EXTRAIT DU DOCUMENT ->
Jacques Mauger

SUPERIEUR DU SEMINAIRE DE COUTANCES (1821-1833)

par Christian HENRI et Dominique SERET

D’après « Le séminaire de Coutances et Avranches » de J. Blouet, archives diocésaines de Coutances, 1936, et avec tous nos remerciements à l’Evêché de Coutances et Avranches

En 1821, M. Lesplu-Dupré ayant été appelé à remplir les fonctions de vicaire général dont il n'avait eu jusque là que le titre honorifique estima que personne ne pouvait le remplacer dans sa charge de supérieur du Séminaire aussi bien qu'un de ses jeunes collaborateurs âgé seulement de vingt-sept ans.
M. Mauger était originaire de la paroisse de Ger, au doyenné de Barenton, et son père exerçait la profession de boulanger. Il naquit le 18 octobre 1787 et fut appelé Jacques par son aïeul paternel -ci-contre extrait du registre paroissial de 1787 (1)-. Il fit ses premières études au collège de Mortain et passa ensuite à celui d'Avranches. C'est là qu'il eut M. Lesplu-Dupré pour professeur de philosophie et de théologie. Il le suivit à Coutances en 1809. Nous avons encore ses lettres d'ordination. Le 24 septembre 1808, il reçut à Coutances la tonsure et les ordres mineurs. Il fut sous-diacre le 22 décembre 1810. Un an plus tard, le 21 décembre 1811, il fut promu au sacerdoce à Coutances par Monseigneur Dupont-Poursat. Il songea d'abord à entrer dans la Compagnie de Saint-Sulpice, puis à se faire jésuite lorsque le Père Roger, son directeur spirituel, rentra dans la Compagnie de Jésus reconstituée. Mais la Providence le réservait pour rendre les plus grands services à notre Séminaire.

M. Lesplu-Dupré continua de demeurer au Séminaire jusqu'à sa mort. Il avait demandé cette faveur à Mgr Dupont-Poursat qui, touché jusqu'aux larmes à la pensée de tout ce que lui devait cette maison, s'était empressé d'accéder à son désir. Ce fut un sujet de grande édification pour les séminaristes, de voir d'une part, la discrétion de M. Lesplu-Dupré continuant modestement sa vie de communauté avec le souci de se faire oublier au profit de son successeur, et, d'autre part, les attentions délicates de M. Mauger qui s'astreignait chaque jour à lui faire une longue visite pour continuer de bénéficier de son expérience.
Le nouveau supérieur « était un prêtre exceptionnellement doué, d’une facilité prodigieuse et d'un talent universel. Souvent, il nous est arrivé d'entendre nos anciens parler de sa taille avantageuse, de son éloquence pleine de grandeur, de sa parole abondante autant que persuasive, de ses cours d'exégèse qui émerveillaient ses auditeurs. »

DONNÉES ->
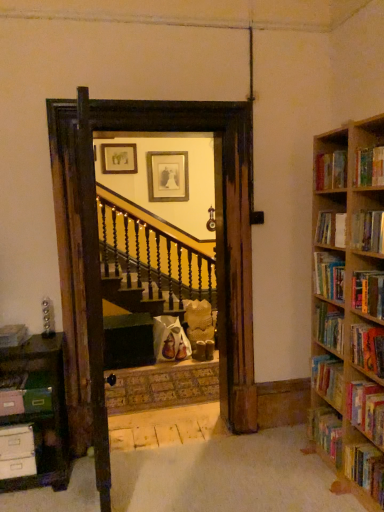
Question: Does hardcover book at right, which is the first book from right to left, come behind matte pink book at left, the 2th book when ordered from left to right?

Choices:
 (A) yes
 (B) no

Answer: (B)

Question: Can we say hardcover book at right, the twelfth book viewed from the left, lies outside matte pink book at left, the 2th book when ordered from left to right?

Choices:
 (A) yes
 (B) no

Answer: (A)

Question: From a real-world perspective, is hardcover book at right, the twelfth book viewed from the left, on matte pink book at left, the 2th book when ordered from left to right?

Choices:
 (A) no
 (B) yes

Answer: (A)

Question: Is hardcover book at right, which is the first book from right to left, not close to matte pink book at left, the 2th book when ordered from left to right?

Choices:
 (A) yes
 (B) no

Answer: (A)

Question: Can you see hardcover book at right, the twelfth book viewed from the left, touching matte pink book at left, positioned as the 11th book in right-to-left order?

Choices:
 (A) yes
 (B) no

Answer: (B)

Question: From the image's perspective, relative to matte gold picture frame at upper center, the second picture frame in the back-to-front sequence, is hardcover book at right, the 7th book in the right-to-left sequence, above or below?

Choices:
 (A) below
 (B) above

Answer: (A)

Question: Relative to matte gold picture frame at upper center, which is counted as the 2th picture frame, starting from the right, is hardcover book at right, the 7th book in the right-to-left sequence, in front or behind?

Choices:
 (A) front
 (B) behind

Answer: (A)

Question: Is hardcover book at right, placed as the 6th book when sorted from left to right, situated inside matte gold picture frame at upper center, placed as the first picture frame when sorted from front to back, or outside?

Choices:
 (A) inside
 (B) outside

Answer: (B)

Question: From a real-world perspective, relative to matte gold picture frame at upper center, which is counted as the 2th picture frame, starting from the right, is hardcover book at right, the 7th book in the right-to-left sequence, vertically above or below?

Choices:
 (A) below
 (B) above

Answer: (A)

Question: Visually, is hardcover book at upper right, the 7th book viewed from the left, positioned to the left or to the right of matte pink book at left, the 2th book when ordered from left to right?

Choices:
 (A) left
 (B) right

Answer: (B)

Question: Does point (370, 163) appear closer or farther from the camera than point (16, 414)?

Choices:
 (A) closer
 (B) farther

Answer: (A)

Question: Is hardcover book at upper right, positioned as the 6th book in right-to-left order, wider or thinner than matte pink book at left, positioned as the 11th book in right-to-left order?

Choices:
 (A) thin
 (B) wide

Answer: (A)

Question: From a real-world perspective, is hardcover book at upper right, the 7th book viewed from the left, above or below matte pink book at left, the 2th book when ordered from left to right?

Choices:
 (A) above
 (B) below

Answer: (A)

Question: Is hardcover book at right, which is the first book from right to left, inside or outside of hardcover book at right, marked as the 9th book in a left-to-right arrangement?

Choices:
 (A) inside
 (B) outside

Answer: (B)

Question: Considering the positions of hardcover book at right, which is the first book from right to left, and hardcover book at right, the 4th book viewed from the right, in the image, is hardcover book at right, which is the first book from right to left, taller or shorter than hardcover book at right, the 4th book viewed from the right,?

Choices:
 (A) short
 (B) tall

Answer: (B)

TRAVAIL DEMANDÉ ->
1. Résumez l'extrait sur Jacques Mauger en deux phrases.
2. Rédigez la suite de l'extrait sur Jacques Mauger à partir de sa dernière phrase.

RÉPONSES ->
1. En 1821, appelé aux fonctions de vicaire général, M. Lesplu-Dupré jugea que nul ne pouvait mieux le remplacer comme supérieur du Séminaire que Jacques Mauger, fils d'un boulanger de Ger né le 18 octobre 1787, son ancien élève en philosophie et en théologie à Avranches, ordonné prêtre à Coutances le 21 décembre 1811. M. Lesplu-Dupré demeura au Séminaire jusqu'à sa mort et reçut chaque jour la visite de son successeur, un prêtre réputé pour sa facilité prodigieuse, son éloquence et ses cours d'exégèse.

2.
On cite un trait qui montre la facilité de ses improvisations, mais trahit peut-être un manque d'égards pour un prédicateur embarrassé. Ce dernier, chargé du sermon sur le Sacré-Cœur, pour la fête patronale du Séminaire, intimidé sans doute par l'auditoire, comme le sont parfois les prêtres lorsqu'ils s’adressent à leurs confrères, s'était vu dans l'humiliante nécessité de descendre de chaire dès le début de son discours. M. Mauger s'élance de sa place, monte à son tour dans la chaire vide et, prenant la parole : « Eh quoi! s’écria-t-il. Faut-il tant d'éloquence pour vous louer, ô Cœur de mon Jésus ? N'êtes-vous pas le centre de toute vie, de toute intelligence et de tout amour ? » Et le voilà emporté par la beauté de ce sujet et merveilleusement inspiré pendant une grande demie heure, ravissant son auditoire par une improvisation toute spontanée dont le début, s’il est rapporté ici exactement, aurait pu être plus obligeant pour celui dont il prenait la place.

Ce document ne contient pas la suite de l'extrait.